Eine korrekt gesprungene Kruppade könnte ähnlich aussehen, wäre jedoch auf den durchweg ungesattelten Pferden nur schwer zu üben und kaum durchzuführen. Bei genauerem Hinsehen kann man sich des Eindrucks nicht erwehren, dass die Pferde, gebremst durch das martialische Gebiss, kurz vor dem Durchgehen sind.
GESCHUNDENE PFERDE – OHNE MAULKORB NICHT ZU BÄNDIGEN
Das derart behandelte antike Pferd war charakterlich bald verdorben und ohne Zäumung nur noch mit Maulkorb zu bändigen. Xenophon mahnt zur Vorsicht bei ungezäumten Pferden und warnt ausdrücklich davor, sie ohne „Beißkorb“ zu führen. Man entdeckt dieses Hilfsmittel auch auf Vasenmalereien an einigen Handpferden. Der zunächst schwer nachvollziehbare Rat des antiken Reitmeisters erscheint angesichts der gebräuchlichen Zäumung zwingend notwendig: Sobald das Instrument, das die Pferde buchstäblich „im Zaum gehalten“ hatte, verschwunden war, wehrten sie sich wahrscheinlich mit allen Mitteln.
In der Schrift „Heraklessage“ ist sogar von „fleischfressenden“, also äußerst bissigen Pferden die Rede. Und vom Maler des ursprünglich farbigen Parthenonfrieses ist die Anekdote überliefert, dass er in seiner Wut, das Blut- Schaumgemisch am Pferdemaul nicht realistisch genug darstellen zu können, die weiße und rote Farbe mit dem Pinsel an die Wand schleuderte und mit den Spritzern auf den Pferdekörpern genau das erwünschte, naturgetreue Ergebnis erzielte.
Was bleibt also von der Hohen Reitkunst der Antike? Sie hat wohl bei den Griechen in der oft zitierten Perfektion nie existiert. Statt perfekt ausgebildeten Pferden gab es gepeinigte, nervöse Tiere mit ängstlich aufgesperrtem Maul oder mit Maulkorb.
Viele Kunsthistoriker und Reiter sehen noch heute in den Griechen das erste Volk, das die Bedeutung der Versammlung in der Reitkunst erkannt und künstlerisch gestaltet hat. Dieser Standpunkt muss überdacht werden. Mit „Reitkunst“ verbindet man ein gelassenes, fein gerittenes Pferd, das vertrauensvoll den Kontakt zur Reiterhand sucht und das Gebiss entsprechend annimmt. Die griechische Trense macht diese Voraussetzung zur schulmäßigen Versammlung unmöglich. Gegen dieses grausame Gebiss wird sich jedes Pferd zur Wehr setzen. Niemand kann damit einfühlsam reiten.

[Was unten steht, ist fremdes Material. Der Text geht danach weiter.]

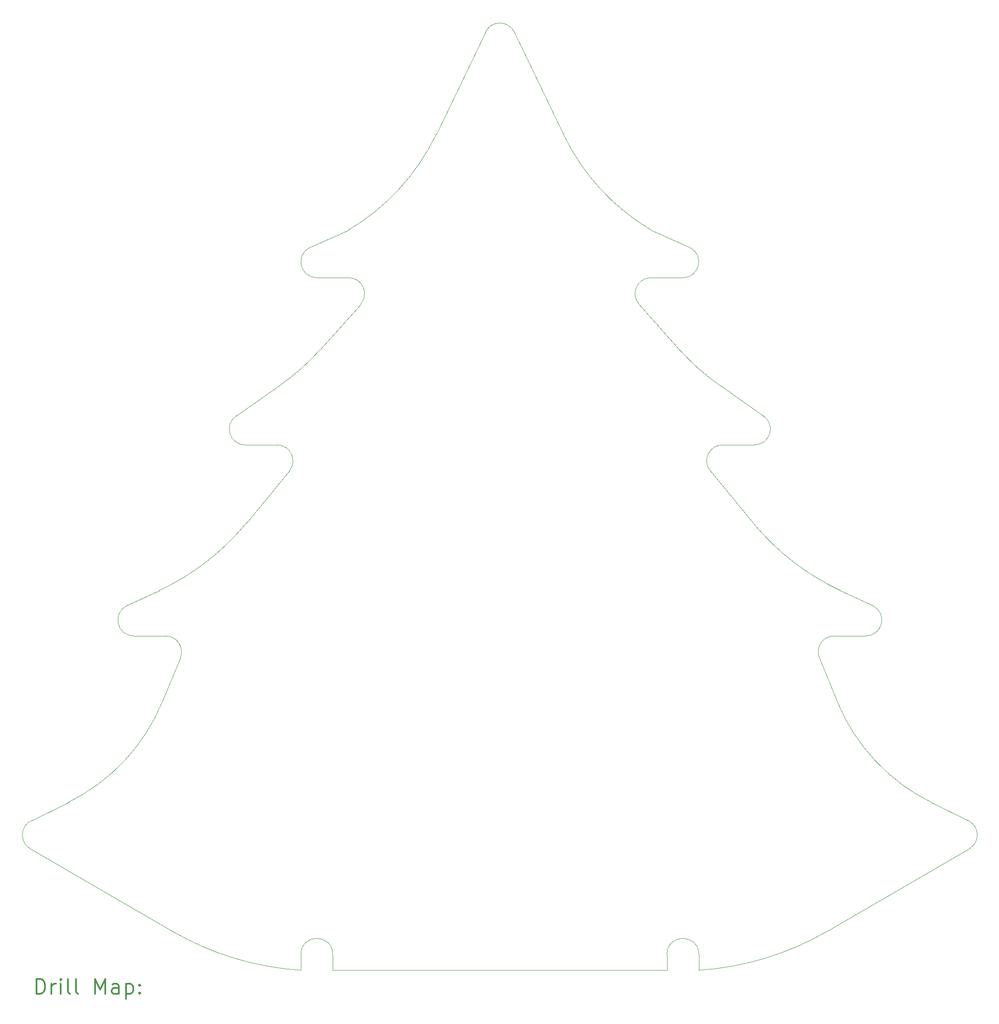
<source format=gbr>
%FSLAX45Y45*%
G04 Gerber Fmt 4.5, Leading zero omitted, Abs format (unit mm)*
G04 Created by KiCad (PCBNEW no-vcs-found-9447181~59~ubuntu16.04.1) date Tue Aug 15 14:11:18 2017*
%MOMM*%
%LPD*%
G01*
G04 APERTURE LIST*
%ADD10C,0.100000*%
%ADD11C,0.200000*%
%ADD12C,0.300000*%
G04 APERTURE END LIST*
D10*
X7239696Y-9215229D02*
G75*
G02X6442630Y-9922993I-3397946J3023979D01*
G01*
X5565207Y-10534523D02*
X6442630Y-9922993D01*
X5746750Y-11112500D02*
G75*
G02X5565207Y-10534523I0J317500D01*
G01*
X6381750Y-11112500D02*
X5746750Y-11112500D01*
X6858000Y-21272500D02*
G75*
G02X7493000Y-21272500I317500J0D01*
G01*
X7493000Y-21590000D02*
X7493000Y-21272500D01*
X1459714Y-19165758D02*
G75*
G02X1478736Y-18606536I159536J274508D01*
G01*
X4302743Y-20818045D02*
X1459714Y-19165758D01*
X13843000Y-6826250D02*
G75*
G02X12096750Y-4921250I2275965J3839165D01*
G01*
X11114668Y-2882424D02*
X12096750Y-4921250D01*
X14160500Y-21590000D02*
X7493000Y-21590000D01*
X14160500Y-21272500D02*
X14160500Y-21590000D01*
X16088293Y-10534523D02*
G75*
G02X15906750Y-11112500I-181543J-260478D01*
G01*
X15210870Y-9922993D02*
X16088293Y-10534523D01*
X15026713Y-11631899D02*
G75*
G02X15271750Y-11112500I245037J201899D01*
G01*
X15906750Y-11112500D02*
X15271750Y-11112500D01*
X4092471Y-16237419D02*
G75*
G02X2223191Y-18239128I-3584471J1473669D01*
G01*
X1478736Y-18606536D02*
X2223191Y-18239128D01*
X7175500Y-7778750D02*
G75*
G02X7030429Y-7178831I0J317500D01*
G01*
X7810500Y-7778750D02*
X7175500Y-7778750D01*
X17200599Y-15360728D02*
G75*
G02X17494250Y-14922500I293651J120728D01*
G01*
X18129250Y-14922500D02*
X17494250Y-14922500D01*
X6858000Y-21590000D02*
G75*
G02X4302743Y-20818045I371285J5844064D01*
G01*
X6858000Y-21272500D02*
X6858000Y-21590000D01*
X9556750Y-4921250D02*
G75*
G02X7810500Y-6826250I-4022215J1934166D01*
G01*
X7030429Y-7178831D02*
X7810500Y-6826250D01*
X14623071Y-7178831D02*
G75*
G02X14478000Y-7778750I-145071J-282419D01*
G01*
X13843000Y-6826250D02*
X14623071Y-7178831D01*
X13605822Y-8307325D02*
G75*
G02X13843000Y-7778750I237178J211075D01*
G01*
X14478000Y-7778750D02*
X13843000Y-7778750D01*
X10538832Y-2882424D02*
G75*
G02X11114668Y-2882424I287918J-133826D01*
G01*
X9556750Y-4921250D02*
X10538832Y-2882424D01*
X19430309Y-18239128D02*
G75*
G02X17561029Y-16237419I1715191J3475378D01*
G01*
X17200599Y-15360728D02*
X17561029Y-16237419D01*
X17617768Y-14015309D02*
G75*
G02X15881011Y-12668730I2113116J4518686D01*
G01*
X15026713Y-11631899D02*
X15881011Y-12668730D01*
X18263746Y-14317394D02*
G75*
G02X18129250Y-14922500I-134496J-287606D01*
G01*
X17617768Y-14015309D02*
X18263746Y-14317394D01*
X17350757Y-20818045D02*
G75*
G02X14795500Y-21590000I-2926541J5072109D01*
G01*
X20193786Y-19165758D02*
X17350757Y-20818045D01*
X6381750Y-11112500D02*
G75*
G02X6626787Y-11631899I0J-317500D01*
G01*
X5772489Y-12668730D02*
X6626787Y-11631899D01*
X7810500Y-7778750D02*
G75*
G02X8047678Y-8307325I0J-317500D01*
G01*
X7239696Y-9215229D02*
X8047678Y-8307325D01*
X15210870Y-9922993D02*
G75*
G02X14413804Y-9215229I2600880J3731743D01*
G01*
X13605822Y-8307325D02*
X14413804Y-9215229D01*
X14160500Y-21272500D02*
G75*
G02X14795500Y-21272500I317500J0D01*
G01*
X14795500Y-21590000D02*
X14795500Y-21272500D01*
X20174764Y-18606536D02*
G75*
G02X20193786Y-19165758I-140514J-284714D01*
G01*
X19430309Y-18239128D02*
X20174764Y-18606536D01*
X4159250Y-14922500D02*
G75*
G02X4452901Y-15360728I0J-317500D01*
G01*
X4092471Y-16237419D02*
X4452901Y-15360728D01*
X3524250Y-14922500D02*
G75*
G02X3389754Y-14317394I0J317500D01*
G01*
X4159250Y-14922500D02*
X3524250Y-14922500D01*
X5772489Y-12668730D02*
G75*
G02X4035732Y-14015309I-3849873J3172106D01*
G01*
X3389754Y-14317394D02*
X4035732Y-14015309D01*
D11*
D12*
X1583178Y-22060714D02*
X1583178Y-21760714D01*
X1654607Y-21760714D01*
X1697464Y-21775000D01*
X1726036Y-21803572D01*
X1740321Y-21832143D01*
X1754607Y-21889286D01*
X1754607Y-21932143D01*
X1740321Y-21989286D01*
X1726036Y-22017857D01*
X1697464Y-22046429D01*
X1654607Y-22060714D01*
X1583178Y-22060714D01*
X1883178Y-22060714D02*
X1883178Y-21860714D01*
X1883178Y-21917857D02*
X1897464Y-21889286D01*
X1911750Y-21875000D01*
X1940321Y-21860714D01*
X1968893Y-21860714D01*
X2068893Y-22060714D02*
X2068893Y-21860714D01*
X2068893Y-21760714D02*
X2054607Y-21775000D01*
X2068893Y-21789286D01*
X2083178Y-21775000D01*
X2068893Y-21760714D01*
X2068893Y-21789286D01*
X2254607Y-22060714D02*
X2226036Y-22046429D01*
X2211750Y-22017857D01*
X2211750Y-21760714D01*
X2411750Y-22060714D02*
X2383178Y-22046429D01*
X2368893Y-22017857D01*
X2368893Y-21760714D01*
X2754607Y-22060714D02*
X2754607Y-21760714D01*
X2854607Y-21975000D01*
X2954607Y-21760714D01*
X2954607Y-22060714D01*
X3226036Y-22060714D02*
X3226036Y-21903572D01*
X3211750Y-21875000D01*
X3183178Y-21860714D01*
X3126036Y-21860714D01*
X3097464Y-21875000D01*
X3226036Y-22046429D02*
X3197464Y-22060714D01*
X3126036Y-22060714D01*
X3097464Y-22046429D01*
X3083178Y-22017857D01*
X3083178Y-21989286D01*
X3097464Y-21960714D01*
X3126036Y-21946429D01*
X3197464Y-21946429D01*
X3226036Y-21932143D01*
X3368893Y-21860714D02*
X3368893Y-22160714D01*
X3368893Y-21875000D02*
X3397464Y-21860714D01*
X3454607Y-21860714D01*
X3483178Y-21875000D01*
X3497464Y-21889286D01*
X3511750Y-21917857D01*
X3511750Y-22003572D01*
X3497464Y-22032143D01*
X3483178Y-22046429D01*
X3454607Y-22060714D01*
X3397464Y-22060714D01*
X3368893Y-22046429D01*
X3640321Y-22032143D02*
X3654607Y-22046429D01*
X3640321Y-22060714D01*
X3626036Y-22046429D01*
X3640321Y-22032143D01*
X3640321Y-22060714D01*
X3640321Y-21875000D02*
X3654607Y-21889286D01*
X3640321Y-21903572D01*
X3626036Y-21889286D01*
X3640321Y-21875000D01*
X3640321Y-21903572D01*
M02*

</source>
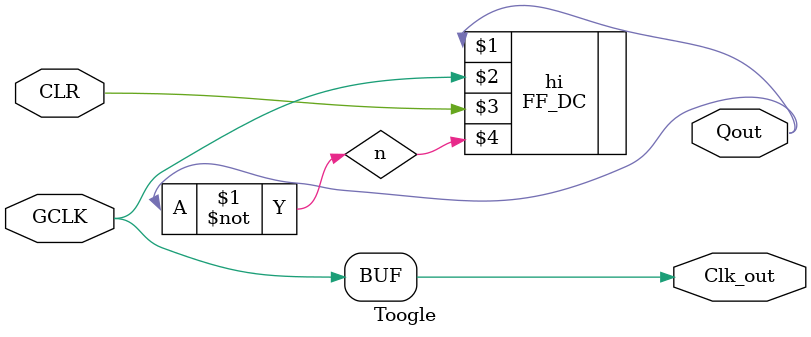
<source format=v>
`timescale 1ns / 1ps
module Toogle(GCLK, CLR, Qout, Clk_out);
	input GCLK, CLR;
	output Qout, Clk_out;
	wire n;

//FF_DC(q, clk, clr, d); input clk, clr, d; output reg q;
	FF_DC hi (Qout,GCLK,CLR,n);
	not(n,Qout);
	buf(Clk_out,GCLK);
			 
endmodule



</source>
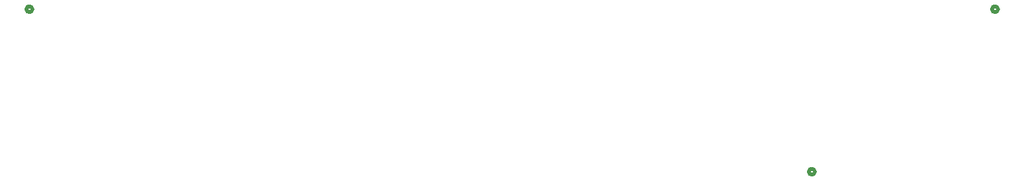
<source format=gbo>
G04*
G04 #@! TF.GenerationSoftware,Altium Limited,Altium Designer,25.3.3 (18)*
G04*
G04 Layer_Color=32896*
%FSLAX44Y44*%
%MOMM*%
G71*
G04*
G04 #@! TF.SameCoordinates,9AC58102-6E01-47F4-9C41-847502B80828*
G04*
G04*
G04 #@! TF.FilePolarity,Positive*
G04*
G01*
G75*
%ADD12C,0.5080*%
D12*
X29210Y233680D02*
G03*
X29210Y233680I-3810J0D01*
G01*
X1027430Y25400D02*
G03*
X1027430Y25400I-3810J0D01*
G01*
X1261110Y233680D02*
G03*
X1261110Y233680I-3810J0D01*
G01*
M02*

</source>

Das Vorbild der künstlerischen Vollkommenheit des Parthenonfrieses, der heute noch beeindruckende und viele Werke inspirierende Typus des antiken, unter unglaublicher Spannung stehenden Pferdes (Zeichnung 5 nach Delacroix), entstand nicht durch Pferdeverstand und reiterliches Können, sondern nur durch eine Zäumung, mit der hoffentlich nie mehr ein Pferdemaul in Berührung kommt.